Hidden epitopes emerge in secondary influenza virus-specific CD8+ T cell responses.

Influenza A virus-specific CD8+ T cell responses in H2(b) mice are characterized by reproducible hierarchies. Compensation by the D(b)PB1-F2(62) epitope is apparent following infection with a variant H3N2 virus engineered to disrupt the prominent D(b)NP(366) and D(b)PA(224) epitopes (a double knockout or DKO). Analysis with a "triple" knockout (TKO) virus, which also compromises D(b)PB1-F2(62), did not reveal further compensation to the known residual, minor, and predicted epitopes. However, infection with this deletion mutant apparently switched protective immunity to an alternative Ab-mediated pathway. As expected, TKO virus clearance was significantly delayed in Ab-deficient MHC class II(-/-) and Ig(-/-) mice, which were much more susceptible following primary, intranasal infection with the TKO, but not DKO, virus. CD8+ T cell compensation was detected in DKO, but not TKO, infection of Ig-deficient mice, suggestive of cooperation among CD8+ T cell responses.

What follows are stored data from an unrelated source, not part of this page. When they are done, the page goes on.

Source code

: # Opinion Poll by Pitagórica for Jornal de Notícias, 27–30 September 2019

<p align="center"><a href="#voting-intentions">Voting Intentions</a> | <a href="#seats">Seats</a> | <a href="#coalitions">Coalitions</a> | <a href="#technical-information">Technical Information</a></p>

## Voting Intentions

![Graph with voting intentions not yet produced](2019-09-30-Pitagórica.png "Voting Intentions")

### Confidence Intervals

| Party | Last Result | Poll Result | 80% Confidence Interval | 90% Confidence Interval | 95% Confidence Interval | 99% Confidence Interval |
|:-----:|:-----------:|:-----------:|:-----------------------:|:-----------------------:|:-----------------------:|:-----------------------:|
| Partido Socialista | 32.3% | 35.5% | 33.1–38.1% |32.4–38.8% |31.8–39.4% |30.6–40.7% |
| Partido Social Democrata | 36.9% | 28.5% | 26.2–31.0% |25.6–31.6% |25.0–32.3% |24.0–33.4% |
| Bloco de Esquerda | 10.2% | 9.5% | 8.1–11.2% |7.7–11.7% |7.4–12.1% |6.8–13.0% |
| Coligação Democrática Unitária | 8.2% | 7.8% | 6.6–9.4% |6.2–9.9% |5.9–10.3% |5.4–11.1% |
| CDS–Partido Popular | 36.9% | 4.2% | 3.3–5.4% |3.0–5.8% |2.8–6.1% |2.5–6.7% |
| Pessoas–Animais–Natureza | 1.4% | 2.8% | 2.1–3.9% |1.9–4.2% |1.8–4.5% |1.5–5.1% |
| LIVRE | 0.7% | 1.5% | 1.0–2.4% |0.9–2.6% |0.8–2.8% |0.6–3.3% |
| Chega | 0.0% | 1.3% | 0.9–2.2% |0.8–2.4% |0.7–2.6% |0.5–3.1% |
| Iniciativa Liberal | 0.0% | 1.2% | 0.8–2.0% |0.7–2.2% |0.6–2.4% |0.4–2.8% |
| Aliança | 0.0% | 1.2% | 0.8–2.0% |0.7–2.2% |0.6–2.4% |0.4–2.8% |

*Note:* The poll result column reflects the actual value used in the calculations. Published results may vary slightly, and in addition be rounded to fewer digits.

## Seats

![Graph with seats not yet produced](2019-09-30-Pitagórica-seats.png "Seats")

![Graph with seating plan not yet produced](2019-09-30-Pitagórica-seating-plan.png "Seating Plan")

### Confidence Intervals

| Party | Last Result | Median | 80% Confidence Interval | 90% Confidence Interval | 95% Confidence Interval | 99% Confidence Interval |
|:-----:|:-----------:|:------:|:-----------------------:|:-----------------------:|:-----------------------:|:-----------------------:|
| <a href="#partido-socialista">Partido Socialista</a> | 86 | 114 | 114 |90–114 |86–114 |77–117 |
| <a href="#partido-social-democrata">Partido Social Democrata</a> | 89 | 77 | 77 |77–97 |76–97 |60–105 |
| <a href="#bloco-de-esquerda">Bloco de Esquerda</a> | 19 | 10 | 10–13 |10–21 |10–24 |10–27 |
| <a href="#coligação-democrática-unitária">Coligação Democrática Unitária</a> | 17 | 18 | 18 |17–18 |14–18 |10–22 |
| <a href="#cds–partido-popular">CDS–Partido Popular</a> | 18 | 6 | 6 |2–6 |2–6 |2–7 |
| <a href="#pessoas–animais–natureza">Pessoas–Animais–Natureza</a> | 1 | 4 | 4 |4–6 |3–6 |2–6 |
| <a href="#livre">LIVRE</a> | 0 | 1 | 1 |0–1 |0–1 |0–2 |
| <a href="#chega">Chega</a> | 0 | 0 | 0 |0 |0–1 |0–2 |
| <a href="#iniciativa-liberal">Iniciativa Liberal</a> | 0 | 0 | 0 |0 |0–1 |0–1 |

However, after priming with a TKO H1N1 mutant, MHC II(-/-) mice survived secondary intranasal exposure to the comparable H3N2 TKO virus. Such prime/challenge experiments with the DKO and TKO viruses allowed the emergence of two previously unknown epitopes. The contrast between the absence of compensatory effect following primary exposure and the substantial clonal expansion after secondary challenge suggests that the key factor limiting the visibility of these "hidden" epitopes may be very low naive T cell precursor frequencies. Overall, these findings suggest that vaccine approaches using virus vectors to deliver an Ag may be optimized by disrupting key peptides in the normal CD8+ T cell response associated with common HLA types.